* **Pose estimation data**:
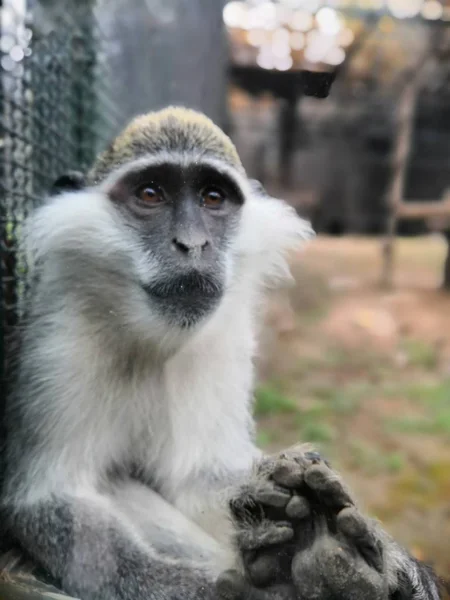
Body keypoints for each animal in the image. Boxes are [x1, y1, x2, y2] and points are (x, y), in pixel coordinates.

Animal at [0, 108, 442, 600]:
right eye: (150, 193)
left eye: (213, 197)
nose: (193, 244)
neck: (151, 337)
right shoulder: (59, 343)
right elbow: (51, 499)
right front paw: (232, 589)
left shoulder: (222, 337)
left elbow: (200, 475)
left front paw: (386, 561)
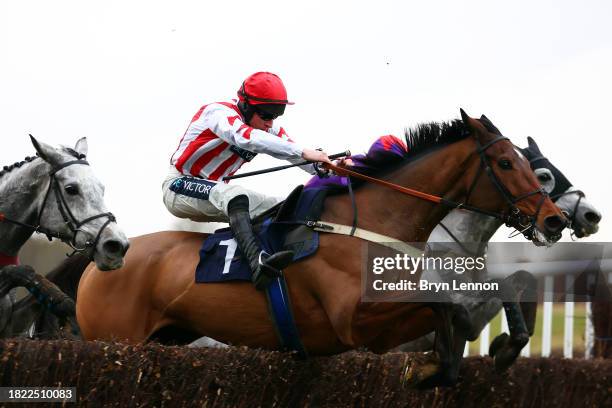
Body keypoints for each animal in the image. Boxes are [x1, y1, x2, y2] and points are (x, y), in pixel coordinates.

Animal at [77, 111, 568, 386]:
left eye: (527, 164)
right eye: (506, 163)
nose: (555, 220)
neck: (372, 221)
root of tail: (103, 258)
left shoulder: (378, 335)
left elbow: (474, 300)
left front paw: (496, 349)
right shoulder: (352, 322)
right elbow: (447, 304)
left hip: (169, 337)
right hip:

* **TO DO**: Write out the records once more, word for word, though without the pictures they contain.

* **EXERCISE SOLUTION**:
Body keypoints for each animal in the image. Boxes are [x1, y1, x2, y2] and points are (x, y), in pixel coordinates.

Animal at [0, 108, 442, 600]:
right eye: (150, 193)
left eye: (213, 197)
nose: (193, 244)
neck: (151, 337)
right shoulder: (59, 343)
right elbow: (51, 499)
right front paw: (232, 589)
left shoulder: (222, 337)
left elbow: (200, 475)
left front paw: (386, 561)
Body keypoints for each animal in the image. Boxes are [x1, y1, x2, y2] and points are (x, y), in pixel coordinates.

Animal at [77, 111, 568, 386]:
left eye: (527, 164)
right eye: (506, 163)
nose: (555, 220)
neck: (372, 221)
root of tail: (103, 258)
left shoulder: (378, 335)
left elbow: (474, 300)
left front paw: (496, 349)
right shoulder: (352, 322)
right elbow: (447, 304)
left hip: (169, 337)
right hip:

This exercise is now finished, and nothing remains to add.